Confession time: I say ‘sorry’ with almost compulsive regularity. I say ‘sorry’ instead of ‘excuse me’ and ‘sorry’ instead of ‘pardon’. If you stand on my toes, I’ll be the first to apologise and, after being berated by friends, family or colleagues for saying it too often, I’ve been known to say ‘sorry for saying sorry’. In the word cloud of me, SORRY would be writ large, outsized only by my cat’s name and a couple of choice swear words. So it comes as no surprise that I type before you as an apologist for apologising.*

Here at Mixed Messages, we invite you to send us some apologies. Not apologies meant for us – you haven’t done us any wrongs – but apologies that you meant to say to someone else but didn’t. That person you barged past to get on the bus, spilling coffee all down their suit? Show them your regret. The lover you were less than faithful to? It’s time to atone.

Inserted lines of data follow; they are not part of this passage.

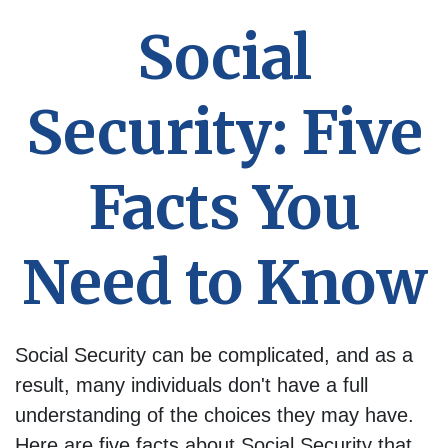
Social
Security: Five
Facts You
Need to Know
Social Security can be complicated, and as a
result, many individuals don't have a full
understanding of the choices they may have.
Here are five facts about Social Security that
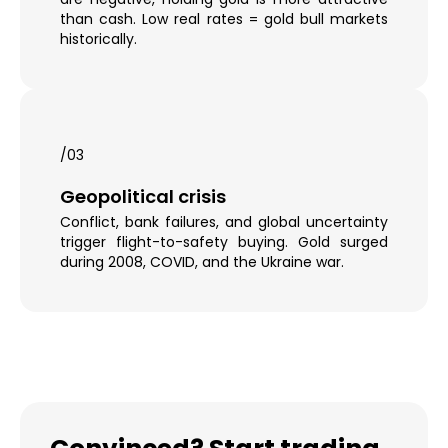
than cash. Low real rates = gold bull markets
historically.
/03
Geopolitical crisis
Conflict, bank failures, and global uncertainty
trigger flight-to-safety buying. Gold surged
during 2008, COVID, and the Ukraine war.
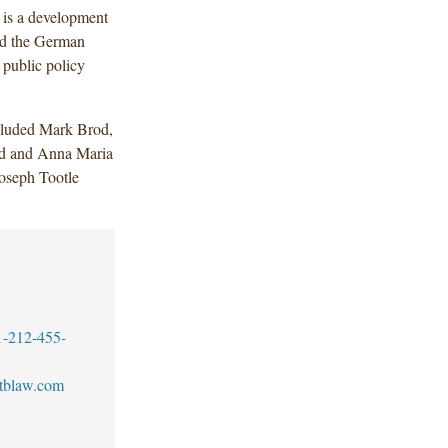
 is a development
nd the German
 public policy
cluded Mark Brod,
nd and Anna Maria
Joseph Tootle
1-212-455-
tblaw.com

One Mixed Messenger wants to apologise to someone from their teens:

Sometimes I think back and you were there and then you weren’t. I didn’t even notice until you came back again. I hadn’t thought to look for you, hadn’t thought of you until you walked back into school half the girl you were before. The sun shone right through you. You were so frail that I worried you’d snap but really I knew you’d snapped already. I’m sorry I did nothing, thought of nothing but myself.

We’re accepting apologies of all kinds – they might be as heartfelt as the one above (which has stuck in my mind for days) or they might be comic. Leave us a voicemail or send us a text to 07856 853675. It’s better out than in and your words may be chosen to be in a poem. If you don’t like phones or you are based in another country and don’t relish the expense of an international call, you can email us at mixedmessagespoetry@gmail.com.

You can also look at FAQ no.1 for more ideas of messages to send or follow our Twitter feed where we’re posting examples of messages we receive and poems we find.

*Fact: I interrupted the composition of this blog to tweet someone an apology for a typo.